Mas não é nada. Fiz isto com 800 dólares – paguei 200 dólares a cada. Mas é profissional ao mesmo tempo porque são pessoas criativas que acreditaram no projeto. Isto em março de 2022. Vou para os EUA, faço o meu tour – Los Angeles é onde toco mais. E vou para o Burning Man. O Burning Man não é um festival, é uma comunidade que se organiza. Ninguém é pago, não há line ups, não há telemóvel. O tempo não existe, o dinheiro não existe, vives noutro mundo. Estou lá 15 dias e saio na segunda-feira, ligo o telefone na terça e tenho centenas de mensagens. O que aconteceu? No sábado tinha saído esse vídeo. Eu nem sabia quando ia sair, Tinha mandado e tinha-me esquecido. Sai o vídeo. Em três dias tem 150 mil visualizações. Passaram-se 9 meses, estamos com 4 milhões e 600 mil visualizações. E recebo mensagens do Paquistão, da China, das Maldivas. Não sei se é a energia que eu transmito, mas entrou muito nesta onda da espiritualidade pela música. Não que tivesse essa intenção direta, mas as pessoas quase começavam a ver como xamã, ainda por cima com este ar de Jesus Cristo… O que gostei muito é que diziam: ‘Libertei-me’, ‘A música tirou-me da minha depressão’, ‘Tirou-me da ansiedade’. O que me fez cada vez mais acreditar que aquilo que eu criei, que era a ideia de um alquimista de frequências, é verdade.

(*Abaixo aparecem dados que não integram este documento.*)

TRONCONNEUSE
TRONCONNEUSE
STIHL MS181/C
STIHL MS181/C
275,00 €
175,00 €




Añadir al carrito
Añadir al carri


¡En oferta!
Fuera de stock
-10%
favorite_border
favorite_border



Entretanto também estiveste na Colômbia, não foi?

O que é mais ou menos normal e também me aconteceu é passar de ser DJ para ser também produtor de música. Comecei a produzir os meus próprios temas, já tenho dois feitos. Comecei na Costa Rica, aluguei uma cabana com o meu amigo DÂNTE, e fechámo-nos só a criar. Depois fui para a Colômbia terminar a produção num estúdio e, como gosto muito dos instrumentos ao vivo, tenho uma violinista a tocar, uma guitarra elétrica e uma cantora. Vão sair agora no Verão. E filmei também  o meu segundo live-set. O film director é o meu grande amigo mexicano Yamill Villar, o operador de câmara é um colombiano que trabalha com a National Geographic, outro é um expert em drones que veio do Canadá… Uma equipa fantástica. Fomos para cima dos Andes, para o Vale do Cocora, onde tem as palmeiras mais altas do mundo, um sítio lindíssimo. Subimos as montanhas com os equipamentos carregados por mulas, depois vestimos as nossas capas à magos da floresta, e fizemos isto com a violinista, cantora, percussionista e guitarrista a tocar ao vivo. Foi isso que estive agora a fazer na Colômbia. E agora começo o tour na Europa e Ásia. Mas não é aquela ideia de as pessoas irem para a discoteca beber e ouvir ‘martelinhos’. Estas festas hoje em dia são mais tipo um concerto.

E tu és um bocadinho o maestro.

O maestro da energia. Sinto energia a passar por mim e passo-a a outras pessoas.